In a surprising kind of a way.
She buttered the toast, wondering what would become of Bunty if she left the agency.
Then she remembered how Bunty had shaken her head at the prospect of dealing with Charlotte.
‘But I
don’t like Charlotte,’ she had said in alarm.
‘She looks down her nose at me, like I’m not good enough for her.’
On impulse Saffron picked up her phone, forgetting all about her soup and toast as she dialled.
Sometimes you just had to take a chance in life, roll the dice and have a bit of faith.
‘Bunty?’
she said when her client answered.
‘It’s me.
Listen, I’ve had an idea .
.
.
’
The next morning as Saffron walked from the bus stop to the office she felt herself noticing everything about the journey and mentally wishing it goodbye.
Tourists clustered
around an A–Z, blocking the pavement .
.
.
farewell, you inconsiderate sods.
The X-rated ‘private bookshop’ from whose doors you occasionally saw red-faced men stumbling .
.
.
good riddance, dirty old bastards.
The lift that took forever to arrive and whose doors sometimes jammed unnervingly for a few seconds .
.
.
thank God I’m leaving you behind.
Kayla on
reception, slurping coffee out of her Benedict Cumberbatch mug .
.
.
Fifty-something David, with his wife and three children, who was known as ‘Shagger’ for his bad behaviour with
female clients .
.
.
Mel, who always stank of fags and had the hardest face of anyone Saffron had ever met .
.
.
Goodbye, all of you.
This is me, signing out, right here, right now.
In her office Charlotte was reading the
Daily Mail
online, dipping a hand absent-mindedly into the bag of watercress that was a permanent fixture on her desk.

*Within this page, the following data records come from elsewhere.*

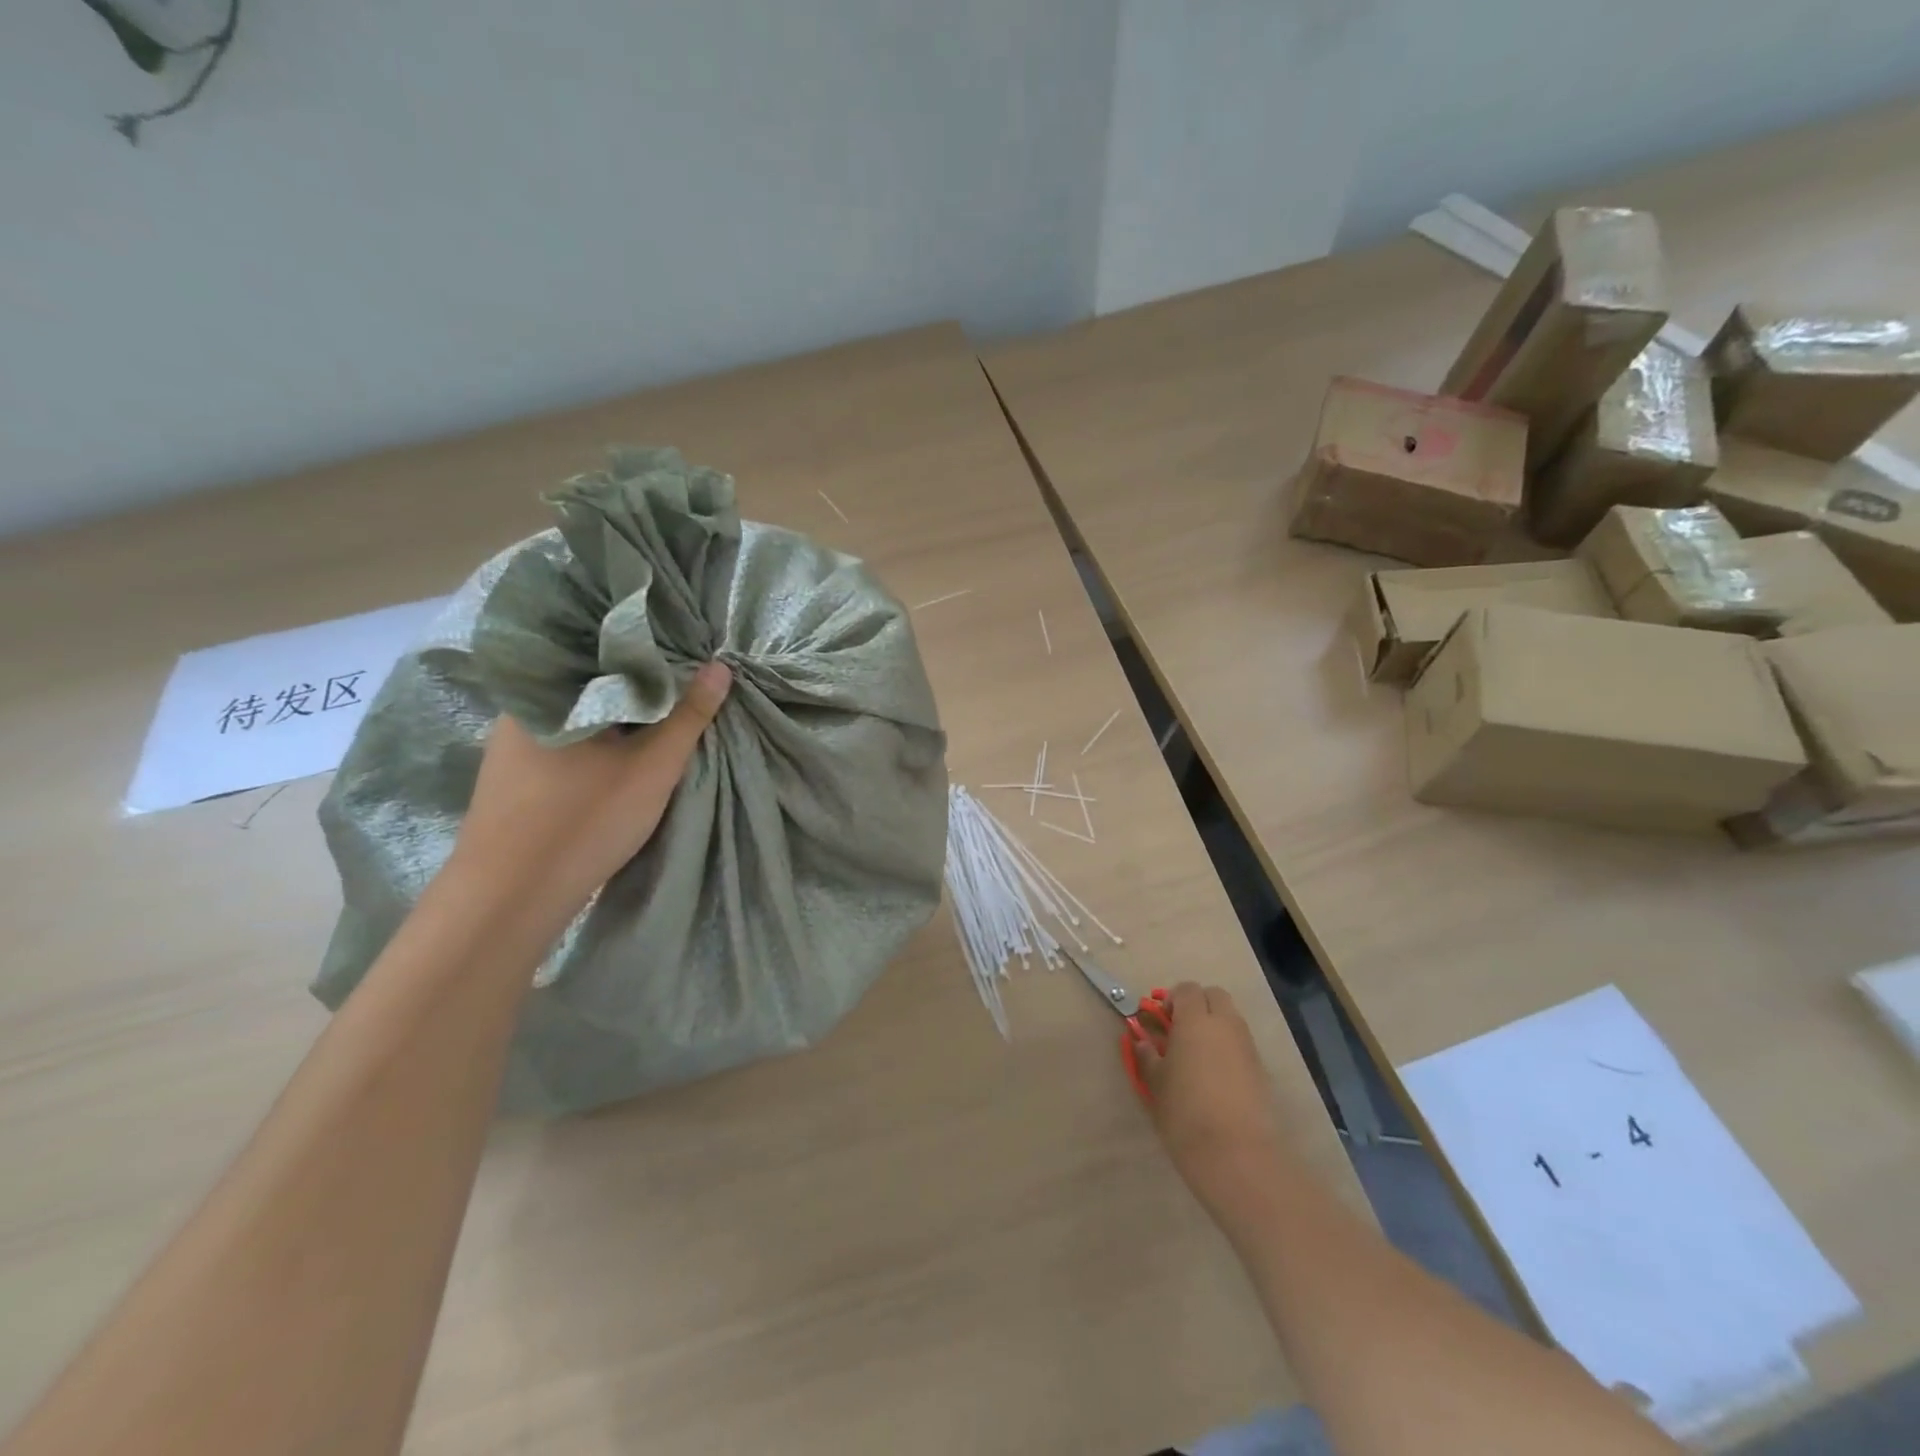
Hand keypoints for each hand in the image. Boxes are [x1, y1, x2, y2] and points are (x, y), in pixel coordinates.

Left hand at [445, 661, 732, 936]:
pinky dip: (598, 741)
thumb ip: (689, 715)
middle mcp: (522, 709)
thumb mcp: (652, 766)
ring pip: (581, 715)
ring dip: (618, 718)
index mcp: (548, 692)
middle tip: (683, 688)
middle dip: (638, 687)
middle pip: (593, 684)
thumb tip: (720, 666)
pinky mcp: (515, 777)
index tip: (688, 656)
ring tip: (661, 717)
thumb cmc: (584, 819)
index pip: (605, 651)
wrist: (511, 899)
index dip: (650, 651)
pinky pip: (567, 741)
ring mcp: (512, 745)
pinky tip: (622, 753)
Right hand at [1138, 982, 1287, 1216]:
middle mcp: (1225, 1025)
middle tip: (1179, 1029)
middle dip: (1197, 1004)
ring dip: (1214, 1025)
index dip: (1171, 998)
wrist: (1236, 1154)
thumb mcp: (1156, 1083)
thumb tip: (1142, 1041)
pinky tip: (1214, 1076)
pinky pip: (1241, 1043)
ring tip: (1196, 1055)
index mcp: (1195, 1020)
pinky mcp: (1260, 1070)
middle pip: (1214, 995)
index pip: (1187, 989)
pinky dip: (1227, 1047)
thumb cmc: (1185, 1113)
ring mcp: (1247, 1046)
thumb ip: (1147, 1056)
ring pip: (1231, 1018)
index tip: (1160, 1020)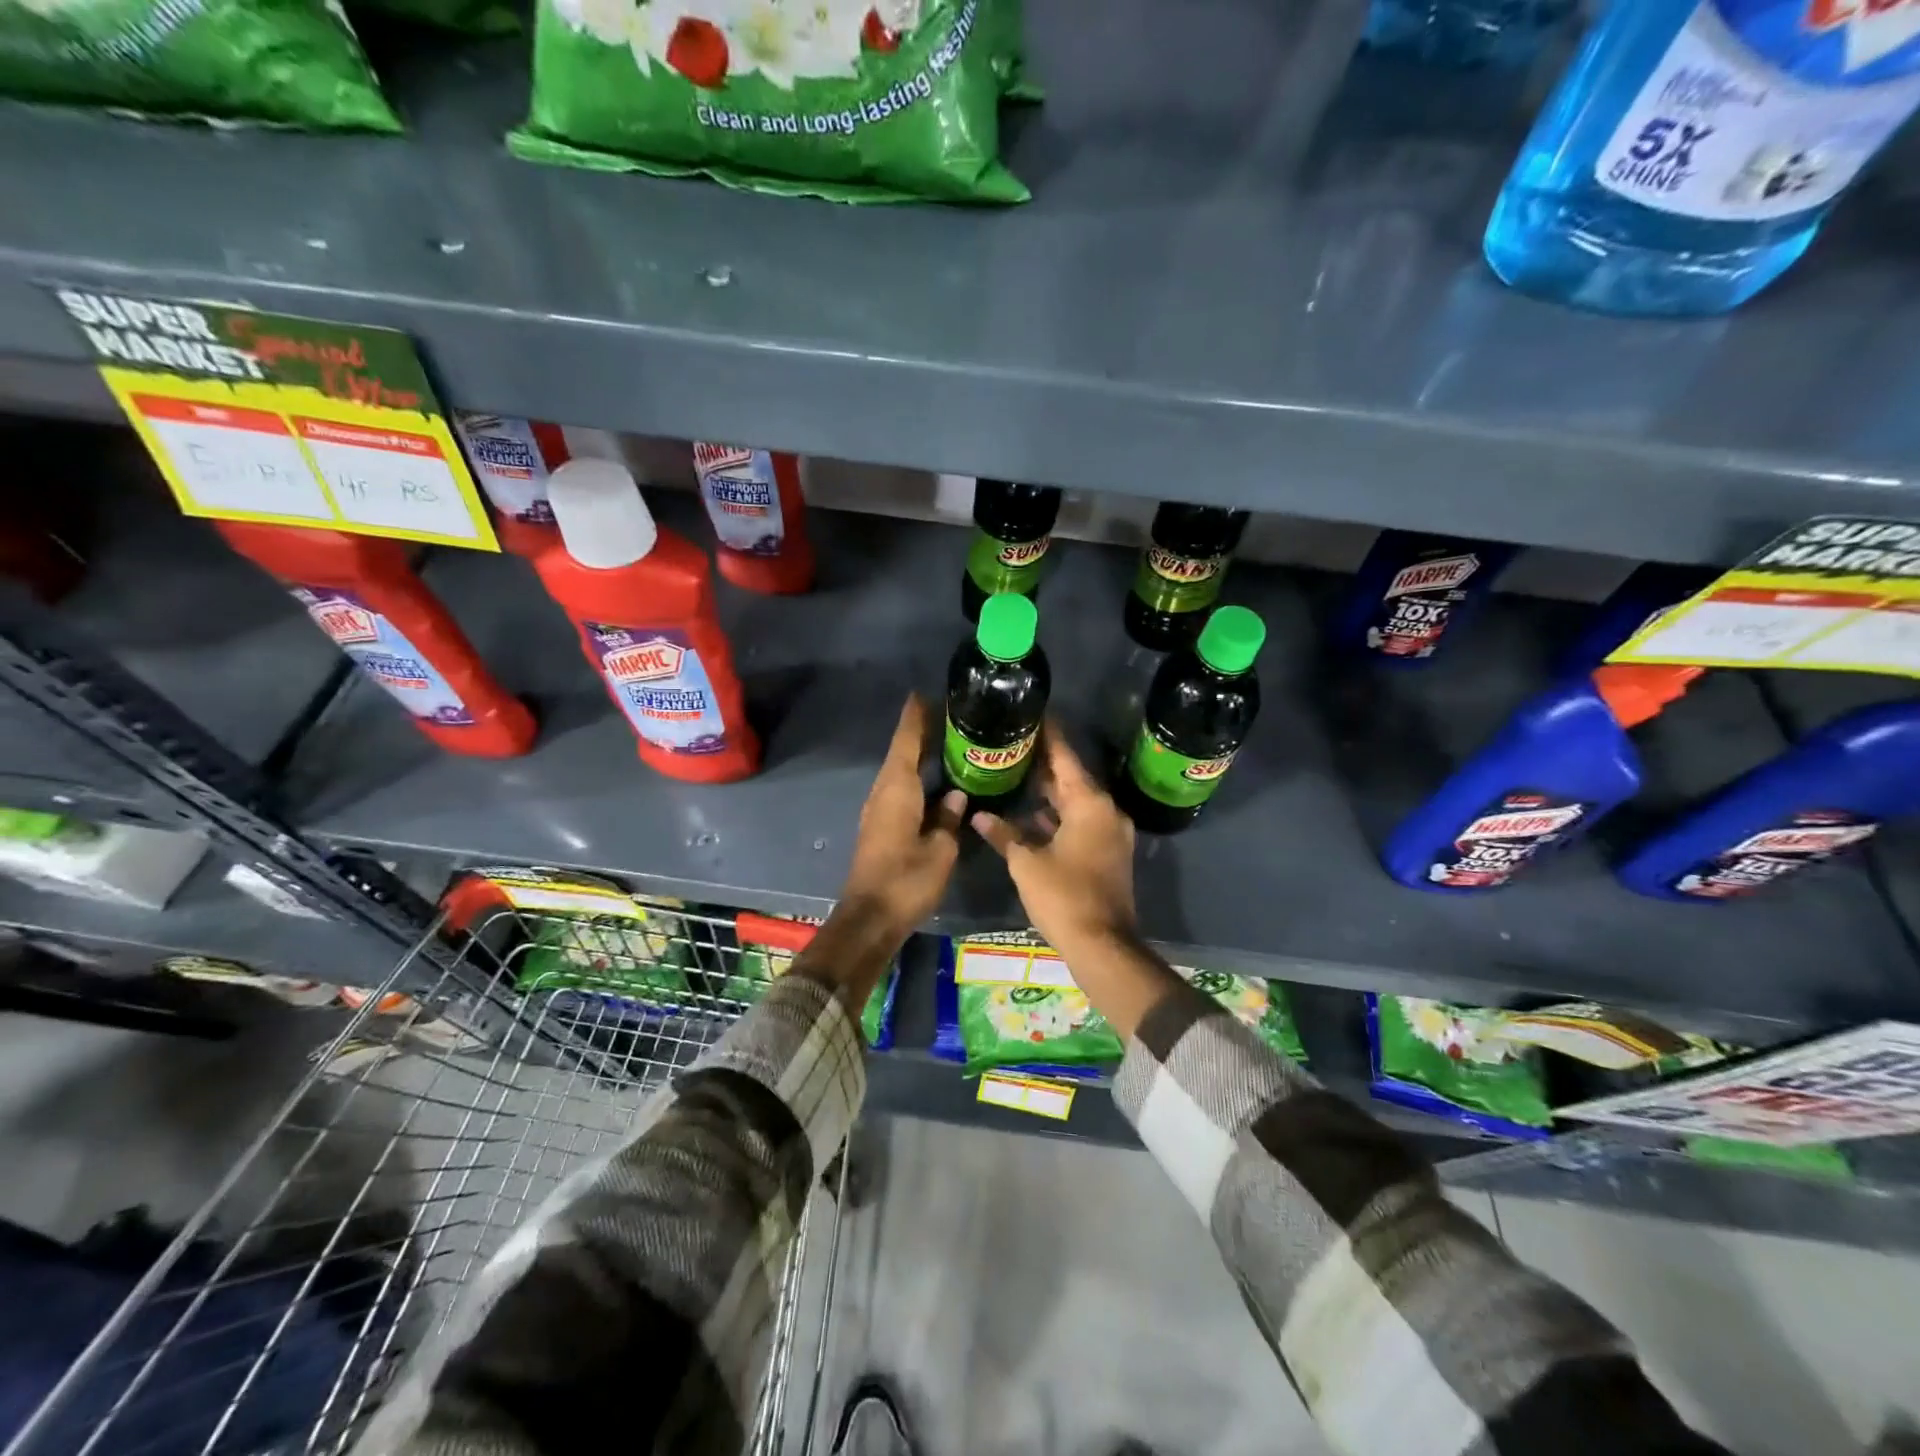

(She was fooling no one with
her saintly display of health; they all knew she’d be tucking into a blood-oozing steak and chips later, washed down with red wine.)
‘You’re doing
what
?’
she yelped, when Saffron coolly delivered her news.
Charlotte swung round abruptly on her chair, nostrils flaring like a spooked horse.
‘I’m leaving,’ Saffron repeated, a wild dancing feeling starting up inside.
She stood there – higher than Charlotte now, having decided not to sit on the leather sofa
this time – and felt a thrill of satisfaction as she looked down on her boss.
How she’d dreamed about this, never once imagining she’d actually have the guts to go through with
it.
‘I’ve decided to go freelance and move out of London.’
One life-change after another.
It made sense for practical reasons, though.
Eloise had been right – the flat was too small for an extra person, however tiny they might be for the first
year.
And renting any place outside London would be about a million times cheaper.
But the decision wasn’t purely a sensible one – it had come from her heart, too.
She had been yearning
for wide skies and fresh air for months now.
London had long since lost its lustre.
‘But .
.
.
’ Charlotte’s eyes suddenly became slit-like.
‘You’re not taking any clients with you.
I absolutely forbid it.’
Saffron smiled.
Most of the agency clients she’d be more than happy never to see again.
‘I wouldn’t dream of it,’ she replied politely.
‘But obviously if they
decide to come with me, that’s their choice.’
She decided not to let on just yet that she’d already spoken to Bunty, and Bunty had immediately agreed to become her first client.
Why pour petrol on the fire?
Charlotte glared at her with genuine dislike.
‘You’d better clear your desk and go,’ she said.
‘We’ll pay you until the end of the month, and you’re lucky to
be getting that much.
Just remember that your contacts book is the property of this agency.
I want it left on your desk, along with your smartphone and key-card.